Ekaterina Sharova is an art historian and curator based in Arkhangelsk (Russia) and Oslo (Norway). Ekaterina received her MA in Art History from University of Oslo, after her literature, philosophy and pedagogy studies in Russia, Norway and Italy. She invited some of the key figures in contemporary Russian art and music scene to Norway, such as Pussy Riot (with the First Supper Symposium, 2013 and 2014), Petr Pavlensky (Forrådt, 2013), did screening of the first film about P183 (with Ø-ZONE group, 2014), booked musician Noize MC (Barents Spektakel, 2015). Most of them were outside of Russia for the first or second time. She is interested in questions of media and representation, art in public space, power and popular culture. Grassroot groups, culture of discussion, decentralization, communication between the center(s) and periphery in Russia are important for her current research. She established art groups Ø-ZONE (Oslo) and Arctic Art Institute (Arkhangelsk-Murmansk-Saint Petersburg). Ekaterina has been writing for Klassekampen, Billedkunst, colta.ru, etc.

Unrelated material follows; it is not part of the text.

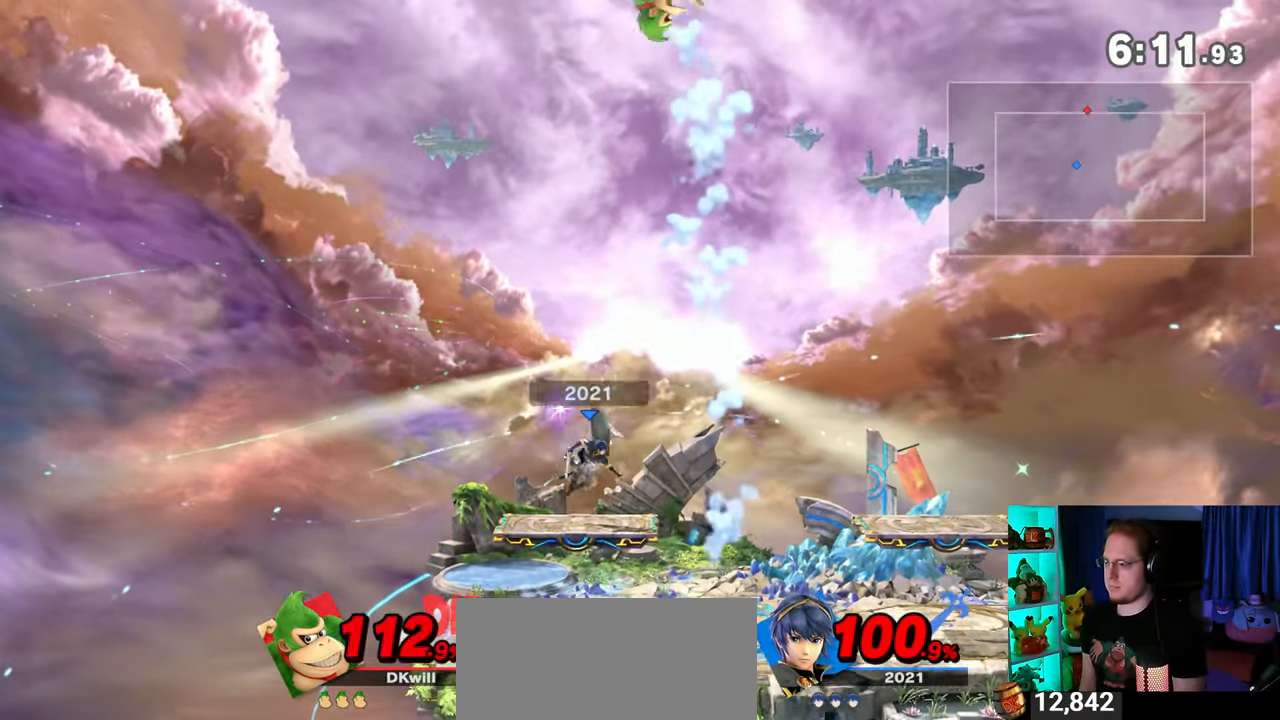
{"buttons": [], "left_stick": "left", "right_stick": "center", "events": [[17, "left_stick", "left"]]}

BRANDON LABELLE: THIS WEAKNESS THAT I AM .The figure of despair, the figure of illegality, the figure whose body is withdrawn, the figure toward which I must turn, the figure of vacancy and of urgency, the figure without papers, the figure that has nowhere else to go, the figure from afar, and who suddenly comes close, the fragile figure, and the one from which these ideas follow, to disappear, to reappear, the figure of a future resistance, of hope and of misery, the figure that forces another citizenry.
Brandon LaBelle is an artist, writer and theorist working with sound culture, voice, and questions of agency. He develops and presents artistic projects and performances within a range of international contexts, often working collaboratively and in public. Recent projects include “Sixth Housing Estate”, South London Gallery, London (2015), “Civic Center”, La Casa Encendida, Madrid (2014), and “Hobo College”, Marrakech Biennial parallel project (2014). He is the author of Lexicon of the Mouth: Poetics and Politics of Voice and the Oral Imaginary (2014), Diary of an Imaginary Egyptian (2012), Acoustic Territories: Sound Culture and Everyday Life (2010), and Background Noise: Perspectives on Sound Art (2006).